At both meetings, representatives of associations of families of missing persons, the BiH Missing Persons Institute, the BiH Prosecutor’s Office, and the BiH Ministry for Human Rights and Refugees agreed that effective communication among all stakeholders is crucial in order to sustain the process of accounting for the missing.

“Several important steps forward have been taken by the BiH authorities,” Matthew Holliday, head of ICMP’s Western Balkans Program, said today in Brcko. “The institutional infrastructure – the BiH Law on Missing Persons and the MPI – is in place. ICMP is confident that the institutions are now in a position to use their expertise and authority to help the families of missing persons.”

ICMP began both meetings by presenting BiH, Missing Persons from the Armed Conflicts of the 1990s: A Stocktaking, which describes two decades of efforts to account for the missing and examines specific issues in Lower Podrinje, Upper Podrinje, Herzegovina, Sarajevo, Posavina, Central Bosnia, Northeast Bosnia and Western Bosnia.
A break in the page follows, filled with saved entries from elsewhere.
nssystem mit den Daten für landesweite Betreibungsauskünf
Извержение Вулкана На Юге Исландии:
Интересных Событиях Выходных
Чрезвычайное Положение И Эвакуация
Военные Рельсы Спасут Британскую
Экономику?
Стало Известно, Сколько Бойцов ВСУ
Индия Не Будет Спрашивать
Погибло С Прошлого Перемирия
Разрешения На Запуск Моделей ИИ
The Stocktaking Report recommends next steps, including:

  • Bosnia and Herzegovina must sustain the effort to account for the remaining 8,000 persons missing from the conflict by ensuring that its institutions, including the Missing Persons Institute and the BIH Prosecutor’s Office remain strong and engaged;
  • BIH must fully implement the Law on Missing Persons, which provides for the Central Records on Missing Persons (CEN), as well as for a Fund benefiting the families of the missing;
  • BIH should explore new approaches to locating gravesites, including aerial and satellite imagery;
  • The ongoing effort of systematically reassessing past processes in Bosnia and Herzegovina’s mortuaries should be continued as a priority; and
  • Associations of family members of missing persons should continue their lobbying efforts to claim their rights to truth and justice. In particular they should continue to convene annual Regional Conferences to advocate for their rights and to ensure that progress is sustained in the future.

Town Hall meetings to discuss further steps in accounting for the missing in Bosnia and Herzegovina will be held on 10 February at Hotel Sarajevo, on 12 February at Hotel Bristol in Mostar and on 17 February at Hotel Bosna in Banja Luka.